Si potrebbero fare tutte queste iniziative singolarmente, oppure cercare di metterle a sistema con tutte le altre idee virtuose di cui il mondo è pieno, collegandole magari alla riflessione strategica della programmazione europea. Si potrebbe quindi ideare un festival, chiamandolo Festival della Resilienza, e organizzarlo in un prezioso ma sofferente territorio della Sardegna, ritenuto morente e senza prospettiva dai suoi stessi abitanti. Pianificarlo sull’asse Roma-Pisa-Pechino e farlo diventare una settimana di laboratorio dinamico, con numeri interessanti: 1 serata di beneficienza, 2 giornate di Brainsurfing, 10 eventi culturali, 15 workshop tematici, 30 volontari, 50 organizzazioni partner, 60 artisti, 110 ospiti pernottanti, 250 kg di cibo donato dalla comunità, 500 metri di murales, 800 GB di materiale audio-visivo, 6000 ore di progettazione, 15.000 euro di valore prodotto sul territorio ed un patrimonio umano e relazionale incalcolabile.

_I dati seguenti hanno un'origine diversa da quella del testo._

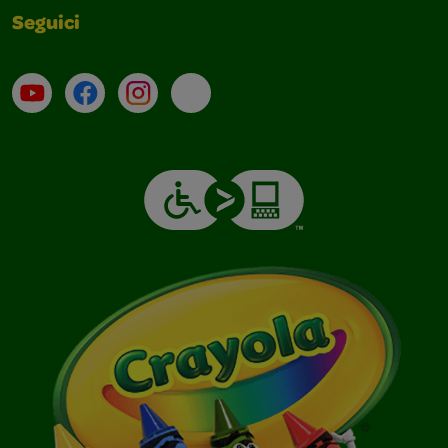
Seguici
Su YouTube
Contatti
Profilo Instagram
Email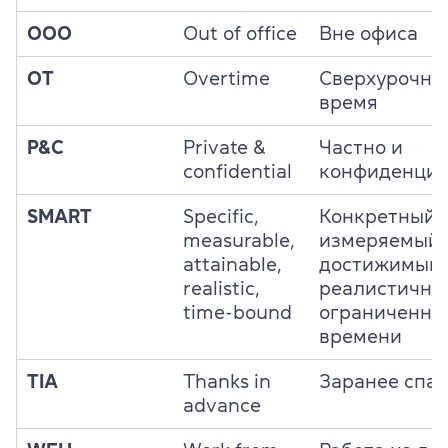
OOO
Out of office
Вне офиса
OT
Overtime
Сверхурочно
время
P&C
Private &
Частно и
confidential
конфиденциа
SMART
Specific,
Конкретный,
measurable,
измеряемый,
attainable,
достижимый,
realistic,
реалистичны
time-bound
ограниченны
времени
TIA
Thanks in
Заранее спа
advance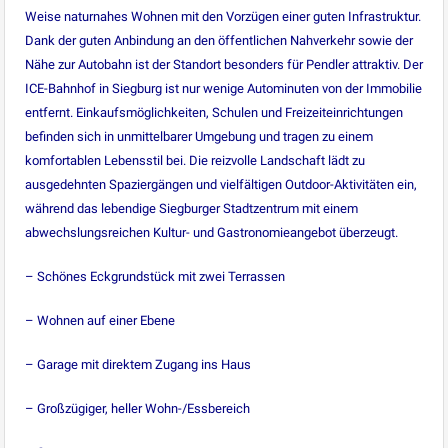
Weise naturnahes Wohnen mit den Vorzügen einer guten Infrastruktur.
Dank der guten Anbindung an den öffentlichen Nahverkehr sowie der
Nähe zur Autobahn ist der Standort besonders für Pendler attraktiv. Der
ICE-Bahnhof in Siegburg ist nur wenige Autominuten von der Immobilie
entfernt. Einkaufsmöglichkeiten, Schulen und Freizeiteinrichtungen
befinden sich in unmittelbarer Umgebung und tragen zu einem
komfortablen Lebensstil bei. Die reizvolle Landschaft lädt zu
ausgedehnten Spaziergängen und vielfältigen Outdoor-Aktivitäten ein,
während das lebendige Siegburger Stadtzentrum mit einem
abwechslungsreichen Kultur- und Gastronomieangebot überzeugt.
– Schönes Eckgrundstück mit zwei Terrassen
– Wohnen auf einer Ebene
– Garage mit direktem Zugang ins Haus
– Großzügiger, heller Wohn-/Essbereich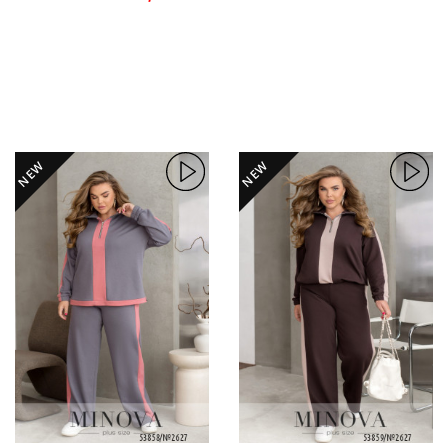
NEW
NEW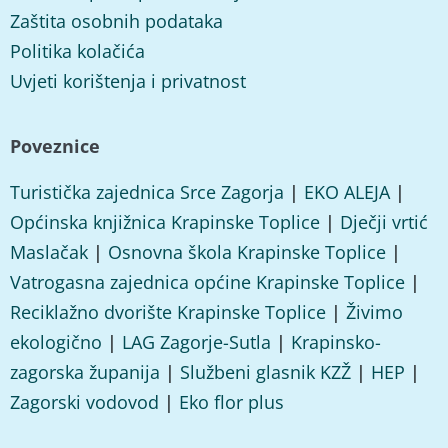
Zaštita osobnih podataka
Politika kolačića
Uvjeti korištenja i privatnost
Poveznice
Turistička zajednica Srce Zagorja
|
EKO ALEJA
|
Općinska knjižnica Krapinske Toplice
|
Dječji vrtić
Maslačak
|
Osnovna škola Krapinske Toplice
|
Vatrogasna zajednica općine Krapinske Toplice
|
Reciklažno dvorište Krapinske Toplice
|
Živimo
ekologično
|
LAG Zagorje-Sutla
|
Krapinsko-
zagorska županija
|
Službeni glasnik KZŽ
|
HEP
|
Zagorski vodovod
|
Eko flor plus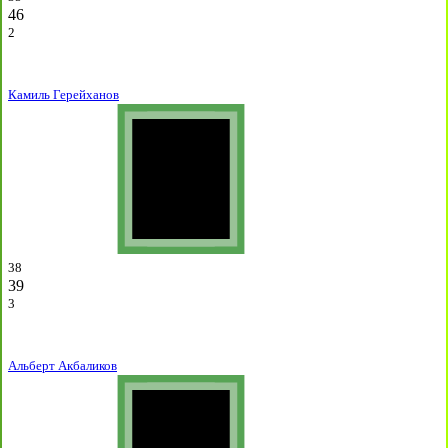
46
2
Камиль Герейханов
38
39
3
Альберт Акбаликов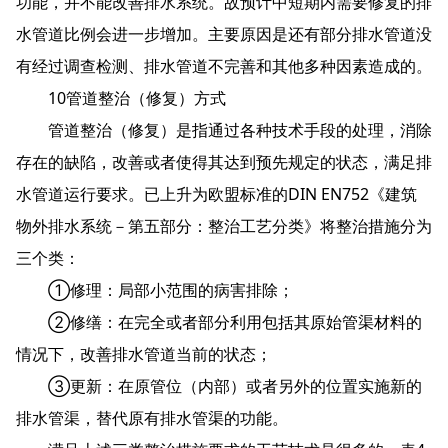
功能，并不能改善排水系统。故预计中短期内需要修复的排
水管道比例会进一步增加。主要原因是还有部分排水管道没
有经过调查检测、排水管道不完善和其他多种因素造成的。
10管道整治（修复）方式
管道整治（修复）是指通过各种技术手段的处理，消除
存在的缺陷，改善或者使得其达到预先规定的状态，满足排
水管道运行要求。已上升为欧盟标准的DIN EN752《建筑
物外排水系统－第五部分：整治工艺分类》将整治措施分为
三个类：
①修理：局部小范围的病害排除；
②修缮：在完全或者部分利用包括其原始管渠材料的
情况下，改善排水管道当前的状态；
③更新：在原管位（内部）或者另外的位置实施新的
排水管渠，替代原有排水管渠的功能。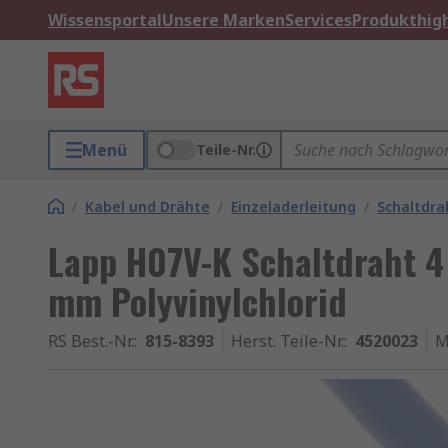
Wissensportal
Unsere Marken
Services
Produkthigh
Menü
Teile-Nr.
/
Kabel und Drähte
/
Einzeladerleitung
/
Schaltdra
Lapp H07V-K Schaltdraht 4
mm Polyvinylchlorid
RS Best.-Nr.
:
815-8393
Herst. Teile-Nr.
:
4520023
M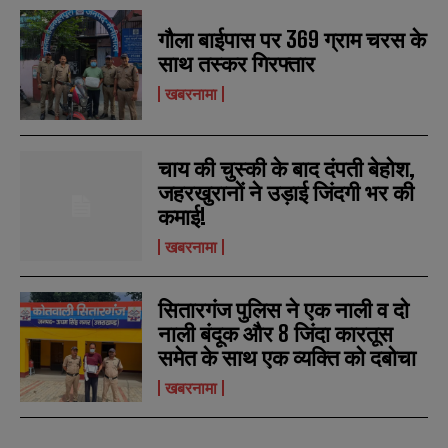
गौला बाईपास पर 369 ग्राम चरस के
साथ तस्कर गिरफ्तार
खबरनामा
चाय की चुस्की के बाद दंपती बेहोश,
जहरखुरानों ने उड़ाई जिंदगी भर की
कमाई!
खबरनामा
सितारगंज पुलिस ने एक नाली व दो
नाली बंदूक और 8 जिंदा कारतूस
समेत के साथ एक व्यक्ति को दबोचा
खबरनामा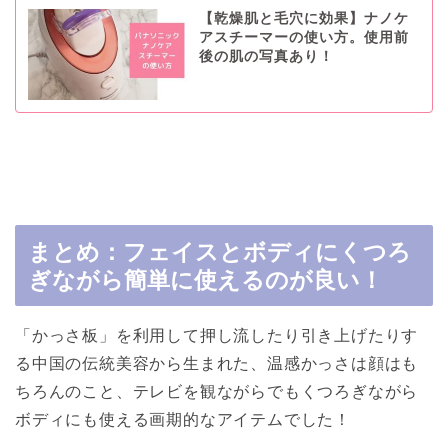
【乾燥肌と毛穴に効果】ナノケ
アスチーマーの使い方。使用前
後の肌の写真あり！
まとめ：フェイスとボディにくつろ
ぎながら簡単に使えるのが良い！
「かっさ板」を利用して押し流したり引き上げたりす
る中国の伝統美容から生まれた、温感かっさは顔はも
ちろんのこと、テレビを観ながらでもくつろぎながら
ボディにも使える画期的なアイテムでした！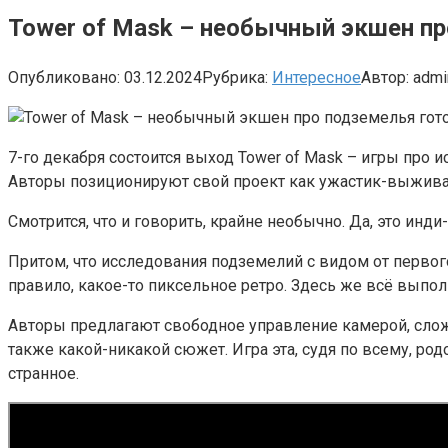
Tower of Mask – необычный экшен пр
Опубликовано:
03.12.2024
Рубрика:
Интересное
Автор:
admi
7-го декабря состоится выход Tower of Mask – игры про
Авторы позиционируют свой проект как ужастик-выжива
Смотрится, что и говорить, крайне необычно. Да, это инди
Притом, что исследования подземелий с видом от первого
правило, какое-то пиксельное ретро. Здесь же всё выпо
Авторы предлагают свободное управление камерой, сложн
также какой-никакой сюжет. Игра эта, судя по всему, родо
странное.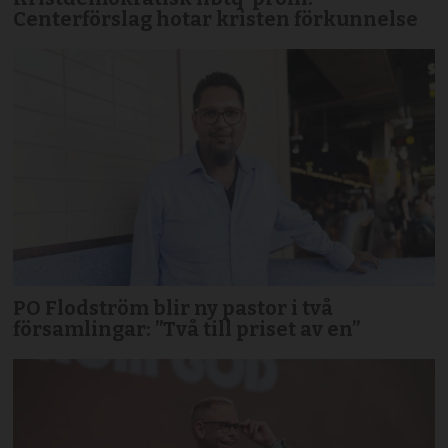
Centerförslag hotar kristen förkunnelse
PO Flodström blir ny pastor i två
församlingar: ”Två till priset av en”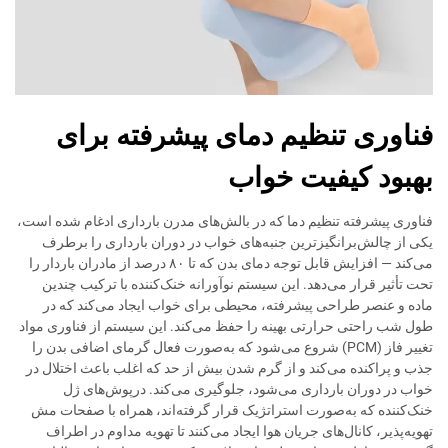
فناوری تنظیم دمای پیشرفته برای
بهبود کیفیت خواب
فناوری پیشرفته تنظیم دما که در بالش‌های مدرن بارداری ادغام شده است،
یکی از چالش‌برانگیزترین جنبه‌های خواب در دوران بارداری را برطرف
می‌کند — افزایش قابل توجه دمای بدن که تا ۸۰ درصد از مادران باردار را
تحت تأثیر قرار می‌دهد. این سیستم نوآورانه خنک‌کننده با ترکیب چندین
ماده و عنصر طراحی پیشرفته، محیطی برای خواب ایجاد می‌کند که در
طول شب راحتی حرارتی بهینه را حفظ می‌کند. این سیستم از فناوری مواد
تغییر فاز (PCM) شروع می‌شود که به‌صورت فعال گرمای اضافی بدن را
جذب و پراکنده می‌کند و از گرم شدن بیش از حد که اغلب باعث اختلال در
خواب در دوران بارداری می‌شود، جلوگیری می‌کند. درپوش‌های ژل
خنک‌کننده که به‌صورت استراتژیک قرار گرفته‌اند، همراه با صفحات مش
تهویه‌پذیر، کانال‌های جریان هوا ایجاد می‌کنند تا تهویه مداوم در اطراف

In sostanza, in Italia non mancano casi di esempi virtuosi da cui partire per affrontare e risolvere i nostri annosi problemi. La vera sfida è però quella di mettere a sistema queste esperienze in un modello che risulti semplice e flessibile, di modo da facilitarne la replicazione in tutti gli angoli del Paese. In tale ottica, il Festival della Resilienza 2017 vuole rappresentare un momento di maturazione e incubazione di tali processi, in cui collegare il mondo della scienza e quello dell’arte, della scuola e dell’imprenditoria, dell’accademia e della società civile, intorno alla sfida di supportare lo sviluppo socio-economico delle comunità locali. Un esperimento in continua evoluzione, incentrato sull’economia della condivisione, senza finanziamenti certi, per la cui riuscita chiameremo a raccolta tutti coloro che vogliono contribuire a rigenerare dal profondo la nostra società.
A tutti questi pionieri, innovatori, cittadini ci rivolgiamo con un’unica certezza: se siamo disposti ad affrontare i problemi con la giusta consapevolezza, oltre la tossica assuefazione da emergenza permanente, non esistono confini alle nostre possibilità. Servono soltanto idee valide, un minimo di organizzazione e una buona dose di spirito ProPositivo.